> TASK TO COMPLETE
Report every line below that carries the word "releases".

> RECORDS PROVIDED
----

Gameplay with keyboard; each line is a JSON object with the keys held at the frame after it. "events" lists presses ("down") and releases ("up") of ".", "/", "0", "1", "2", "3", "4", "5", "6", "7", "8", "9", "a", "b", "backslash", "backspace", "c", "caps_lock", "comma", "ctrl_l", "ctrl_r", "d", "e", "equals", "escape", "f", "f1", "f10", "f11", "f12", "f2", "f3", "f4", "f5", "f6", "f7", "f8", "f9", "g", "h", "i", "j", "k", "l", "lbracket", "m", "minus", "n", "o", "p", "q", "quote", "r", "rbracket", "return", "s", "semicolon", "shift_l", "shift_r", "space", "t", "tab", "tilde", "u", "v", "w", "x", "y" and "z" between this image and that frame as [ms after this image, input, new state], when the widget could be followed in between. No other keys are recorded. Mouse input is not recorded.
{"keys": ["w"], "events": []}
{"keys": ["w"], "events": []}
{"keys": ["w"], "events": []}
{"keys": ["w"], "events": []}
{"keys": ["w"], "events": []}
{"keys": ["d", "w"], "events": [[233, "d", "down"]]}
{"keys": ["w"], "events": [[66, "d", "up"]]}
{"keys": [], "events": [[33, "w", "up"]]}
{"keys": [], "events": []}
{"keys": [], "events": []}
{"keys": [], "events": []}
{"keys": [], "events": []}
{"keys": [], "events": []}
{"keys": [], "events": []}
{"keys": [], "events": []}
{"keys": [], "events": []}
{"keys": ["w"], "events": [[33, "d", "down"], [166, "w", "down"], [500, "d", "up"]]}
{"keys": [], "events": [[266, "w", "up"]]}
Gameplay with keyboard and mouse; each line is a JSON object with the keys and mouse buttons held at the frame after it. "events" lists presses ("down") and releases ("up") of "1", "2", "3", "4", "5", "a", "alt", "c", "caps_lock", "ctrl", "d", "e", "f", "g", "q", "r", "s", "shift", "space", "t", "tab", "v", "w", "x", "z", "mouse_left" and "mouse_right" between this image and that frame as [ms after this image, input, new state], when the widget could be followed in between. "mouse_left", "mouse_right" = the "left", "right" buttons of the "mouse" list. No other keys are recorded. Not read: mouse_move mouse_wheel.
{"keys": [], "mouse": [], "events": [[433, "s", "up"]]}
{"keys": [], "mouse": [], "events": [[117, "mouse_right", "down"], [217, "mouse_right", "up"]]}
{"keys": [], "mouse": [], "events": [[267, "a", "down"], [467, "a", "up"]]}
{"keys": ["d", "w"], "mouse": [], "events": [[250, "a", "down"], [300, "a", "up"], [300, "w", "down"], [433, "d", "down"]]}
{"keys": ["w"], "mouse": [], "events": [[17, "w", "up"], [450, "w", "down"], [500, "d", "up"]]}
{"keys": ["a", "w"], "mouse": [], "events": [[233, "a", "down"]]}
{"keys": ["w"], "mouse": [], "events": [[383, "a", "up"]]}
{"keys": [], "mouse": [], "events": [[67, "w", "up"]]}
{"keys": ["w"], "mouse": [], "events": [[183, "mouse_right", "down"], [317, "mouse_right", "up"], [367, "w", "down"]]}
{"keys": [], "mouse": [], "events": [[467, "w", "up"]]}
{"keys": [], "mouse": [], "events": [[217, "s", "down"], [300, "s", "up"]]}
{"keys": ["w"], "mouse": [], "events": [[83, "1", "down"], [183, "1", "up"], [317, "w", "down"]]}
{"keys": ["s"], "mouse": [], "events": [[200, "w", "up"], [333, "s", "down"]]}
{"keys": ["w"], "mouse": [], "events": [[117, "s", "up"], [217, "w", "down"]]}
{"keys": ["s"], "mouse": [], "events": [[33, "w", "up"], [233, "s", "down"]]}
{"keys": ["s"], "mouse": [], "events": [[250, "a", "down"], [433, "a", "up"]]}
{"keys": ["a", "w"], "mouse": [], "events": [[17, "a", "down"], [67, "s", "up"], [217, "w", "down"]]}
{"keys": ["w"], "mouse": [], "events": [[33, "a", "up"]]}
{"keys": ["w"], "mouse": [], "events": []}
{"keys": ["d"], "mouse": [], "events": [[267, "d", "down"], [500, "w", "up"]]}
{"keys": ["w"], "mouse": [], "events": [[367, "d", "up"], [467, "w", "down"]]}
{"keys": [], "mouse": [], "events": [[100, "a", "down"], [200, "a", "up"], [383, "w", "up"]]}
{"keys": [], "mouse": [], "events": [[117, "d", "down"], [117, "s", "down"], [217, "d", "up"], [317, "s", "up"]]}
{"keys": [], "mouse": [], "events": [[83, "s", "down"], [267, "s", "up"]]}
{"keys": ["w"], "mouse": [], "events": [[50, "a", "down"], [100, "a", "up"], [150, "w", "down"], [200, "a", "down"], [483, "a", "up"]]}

----

> TASK RESPONSE
Gameplay with keyboard; each line is a JSON object with the keys held at the frame after it. "events" lists presses ("down") and releases ("up") of ".", "/", "0", "1", "2", "3", "4", "5", "6", "7", "8", "9", "a", "b", "backslash", "backspace", "c", "caps_lock", "comma", "ctrl_l", "ctrl_r", "d", "e", "equals", "escape", "f", "f1", "f10", "f11", "f12", "f2", "f3", "f4", "f5", "f6", "f7", "f8", "f9", "g", "h", "i", "j", "k", "l", "lbracket", "m", "minus", "n", "o", "p", "q", "quote", "r", "rbracket", "return", "s", "semicolon", "shift_l", "shift_r", "space", "t", "tab", "tilde", "u", "v", "w", "x", "y" and "z" between this image and that frame as [ms after this image, input, new state], when the widget could be followed in between. No other keys are recorded. Mouse input is not recorded.
Gameplay with keyboard and mouse; each line is a JSON object with the keys and mouse buttons held at the frame after it. "events" lists presses ("down") and releases ("up") of "1", "2", "3", "4", "5", "a", "alt", "c", "caps_lock", "ctrl", "d", "e", "f", "g", "q", "r", "s", "shift", "space", "t", "tab", "v", "w", "x", "z", "mouse_left" and "mouse_right" between this image and that frame as [ms after this image, input, new state], when the widget could be followed in between. "mouse_left", "mouse_right" = the "left", "right" buttons of the "mouse" list. No other keys are recorded. Not read: mouse_move mouse_wheel.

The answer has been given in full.